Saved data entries
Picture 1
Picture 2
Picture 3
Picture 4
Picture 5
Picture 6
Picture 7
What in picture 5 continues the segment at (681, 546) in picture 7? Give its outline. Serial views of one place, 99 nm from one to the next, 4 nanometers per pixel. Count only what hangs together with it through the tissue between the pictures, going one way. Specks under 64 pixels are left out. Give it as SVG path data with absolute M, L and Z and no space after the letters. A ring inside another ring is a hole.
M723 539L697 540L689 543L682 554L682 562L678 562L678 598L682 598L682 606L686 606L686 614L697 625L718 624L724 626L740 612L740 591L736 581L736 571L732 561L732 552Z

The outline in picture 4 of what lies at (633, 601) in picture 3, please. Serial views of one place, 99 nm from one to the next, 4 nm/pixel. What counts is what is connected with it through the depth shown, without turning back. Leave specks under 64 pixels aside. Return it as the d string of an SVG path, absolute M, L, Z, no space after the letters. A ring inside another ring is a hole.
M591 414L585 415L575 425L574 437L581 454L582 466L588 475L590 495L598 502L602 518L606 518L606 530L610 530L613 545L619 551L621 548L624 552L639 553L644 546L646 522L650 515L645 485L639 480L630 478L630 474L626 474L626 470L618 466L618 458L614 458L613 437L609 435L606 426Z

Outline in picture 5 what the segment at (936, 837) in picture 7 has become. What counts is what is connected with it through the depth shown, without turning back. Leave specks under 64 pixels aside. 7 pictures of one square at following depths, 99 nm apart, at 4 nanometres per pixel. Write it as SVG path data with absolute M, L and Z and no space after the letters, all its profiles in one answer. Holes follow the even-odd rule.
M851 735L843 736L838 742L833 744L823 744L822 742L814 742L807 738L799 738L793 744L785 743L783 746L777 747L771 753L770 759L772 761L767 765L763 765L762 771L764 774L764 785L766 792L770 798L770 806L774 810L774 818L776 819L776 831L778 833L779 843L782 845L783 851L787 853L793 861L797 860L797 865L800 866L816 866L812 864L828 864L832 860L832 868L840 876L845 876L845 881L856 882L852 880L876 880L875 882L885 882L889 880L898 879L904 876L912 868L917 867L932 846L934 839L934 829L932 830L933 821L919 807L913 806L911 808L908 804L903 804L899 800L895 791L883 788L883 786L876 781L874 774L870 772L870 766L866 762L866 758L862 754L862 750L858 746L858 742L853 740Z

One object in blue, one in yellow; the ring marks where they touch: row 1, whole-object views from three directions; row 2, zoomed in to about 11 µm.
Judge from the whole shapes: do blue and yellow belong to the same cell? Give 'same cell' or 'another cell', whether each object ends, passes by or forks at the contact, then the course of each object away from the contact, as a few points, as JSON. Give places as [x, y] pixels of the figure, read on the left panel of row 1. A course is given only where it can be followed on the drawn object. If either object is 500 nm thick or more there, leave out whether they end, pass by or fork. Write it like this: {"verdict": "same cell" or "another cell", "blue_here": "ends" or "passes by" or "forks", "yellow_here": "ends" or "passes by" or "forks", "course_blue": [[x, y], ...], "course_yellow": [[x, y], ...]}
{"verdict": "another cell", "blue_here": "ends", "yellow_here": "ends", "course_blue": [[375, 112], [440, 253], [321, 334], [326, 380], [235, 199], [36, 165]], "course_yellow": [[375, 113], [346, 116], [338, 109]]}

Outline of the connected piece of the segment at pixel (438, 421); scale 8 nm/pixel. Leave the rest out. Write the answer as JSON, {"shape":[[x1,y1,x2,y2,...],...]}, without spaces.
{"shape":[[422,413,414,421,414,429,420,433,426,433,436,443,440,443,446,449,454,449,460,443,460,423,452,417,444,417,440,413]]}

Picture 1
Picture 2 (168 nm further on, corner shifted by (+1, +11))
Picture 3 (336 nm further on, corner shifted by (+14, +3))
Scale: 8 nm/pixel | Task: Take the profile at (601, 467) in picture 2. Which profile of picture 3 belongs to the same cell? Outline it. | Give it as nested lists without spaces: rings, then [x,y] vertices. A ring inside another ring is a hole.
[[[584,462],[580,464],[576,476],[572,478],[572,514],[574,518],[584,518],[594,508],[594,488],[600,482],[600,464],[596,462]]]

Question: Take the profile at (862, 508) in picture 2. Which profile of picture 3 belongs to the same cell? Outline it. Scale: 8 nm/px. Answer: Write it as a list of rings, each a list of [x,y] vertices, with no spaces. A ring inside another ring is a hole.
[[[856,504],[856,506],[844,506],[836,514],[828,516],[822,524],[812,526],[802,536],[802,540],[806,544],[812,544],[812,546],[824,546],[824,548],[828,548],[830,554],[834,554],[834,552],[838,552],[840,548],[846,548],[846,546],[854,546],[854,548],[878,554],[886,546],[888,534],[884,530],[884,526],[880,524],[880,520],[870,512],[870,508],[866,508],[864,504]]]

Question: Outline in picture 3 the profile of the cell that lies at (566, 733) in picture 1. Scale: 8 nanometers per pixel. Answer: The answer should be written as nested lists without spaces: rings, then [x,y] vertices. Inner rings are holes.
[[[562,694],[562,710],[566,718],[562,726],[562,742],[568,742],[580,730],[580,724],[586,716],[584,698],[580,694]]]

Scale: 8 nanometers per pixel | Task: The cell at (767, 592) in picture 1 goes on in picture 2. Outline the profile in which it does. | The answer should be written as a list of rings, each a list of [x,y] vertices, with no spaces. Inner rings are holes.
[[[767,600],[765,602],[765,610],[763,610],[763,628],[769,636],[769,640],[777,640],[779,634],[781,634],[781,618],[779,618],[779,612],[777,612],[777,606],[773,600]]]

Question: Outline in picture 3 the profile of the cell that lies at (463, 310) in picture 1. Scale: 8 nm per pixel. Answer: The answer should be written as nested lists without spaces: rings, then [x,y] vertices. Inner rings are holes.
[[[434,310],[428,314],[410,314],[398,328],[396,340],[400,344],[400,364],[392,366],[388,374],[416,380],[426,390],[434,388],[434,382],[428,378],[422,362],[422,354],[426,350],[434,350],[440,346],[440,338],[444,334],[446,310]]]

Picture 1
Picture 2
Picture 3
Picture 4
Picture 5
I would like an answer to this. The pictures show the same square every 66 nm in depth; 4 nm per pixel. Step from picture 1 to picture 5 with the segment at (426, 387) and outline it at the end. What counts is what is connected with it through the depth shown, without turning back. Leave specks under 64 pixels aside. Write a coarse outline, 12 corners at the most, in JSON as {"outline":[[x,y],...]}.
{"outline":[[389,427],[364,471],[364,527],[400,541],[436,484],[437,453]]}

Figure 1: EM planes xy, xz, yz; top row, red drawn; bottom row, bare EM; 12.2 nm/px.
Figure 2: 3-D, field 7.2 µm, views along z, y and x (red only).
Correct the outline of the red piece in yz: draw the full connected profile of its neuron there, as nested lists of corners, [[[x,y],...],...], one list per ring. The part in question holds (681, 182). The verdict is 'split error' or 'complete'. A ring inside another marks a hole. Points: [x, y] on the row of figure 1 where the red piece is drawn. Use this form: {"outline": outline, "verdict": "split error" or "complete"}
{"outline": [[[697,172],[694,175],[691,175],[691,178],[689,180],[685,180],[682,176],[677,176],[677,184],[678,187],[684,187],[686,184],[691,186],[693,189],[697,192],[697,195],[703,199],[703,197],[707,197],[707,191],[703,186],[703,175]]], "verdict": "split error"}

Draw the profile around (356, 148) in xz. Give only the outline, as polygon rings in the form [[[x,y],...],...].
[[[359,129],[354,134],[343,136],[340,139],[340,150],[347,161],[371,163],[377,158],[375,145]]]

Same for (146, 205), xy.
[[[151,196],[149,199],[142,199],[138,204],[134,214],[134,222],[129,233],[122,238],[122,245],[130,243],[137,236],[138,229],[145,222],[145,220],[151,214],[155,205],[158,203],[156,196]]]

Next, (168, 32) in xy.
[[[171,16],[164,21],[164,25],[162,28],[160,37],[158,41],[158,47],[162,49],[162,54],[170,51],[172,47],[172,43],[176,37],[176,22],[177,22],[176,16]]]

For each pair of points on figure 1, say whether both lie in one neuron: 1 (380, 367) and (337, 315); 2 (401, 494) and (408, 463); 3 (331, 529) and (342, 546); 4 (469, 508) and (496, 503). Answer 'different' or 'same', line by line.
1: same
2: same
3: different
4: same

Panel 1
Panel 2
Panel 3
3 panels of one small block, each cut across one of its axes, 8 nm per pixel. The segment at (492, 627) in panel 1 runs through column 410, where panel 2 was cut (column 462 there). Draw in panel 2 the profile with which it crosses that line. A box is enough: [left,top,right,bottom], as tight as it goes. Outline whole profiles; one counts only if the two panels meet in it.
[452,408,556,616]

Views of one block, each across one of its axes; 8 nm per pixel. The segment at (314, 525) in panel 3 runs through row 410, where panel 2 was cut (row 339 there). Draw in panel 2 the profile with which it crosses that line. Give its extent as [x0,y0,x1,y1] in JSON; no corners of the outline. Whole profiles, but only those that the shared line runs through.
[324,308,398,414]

Work request » Where a line of the data holds the word "further", copy that line.

Completed task »
Picture 2 (168 nm further on, corner shifted by (+1, +11))
Picture 3 (336 nm further on, corner shifted by (+14, +3))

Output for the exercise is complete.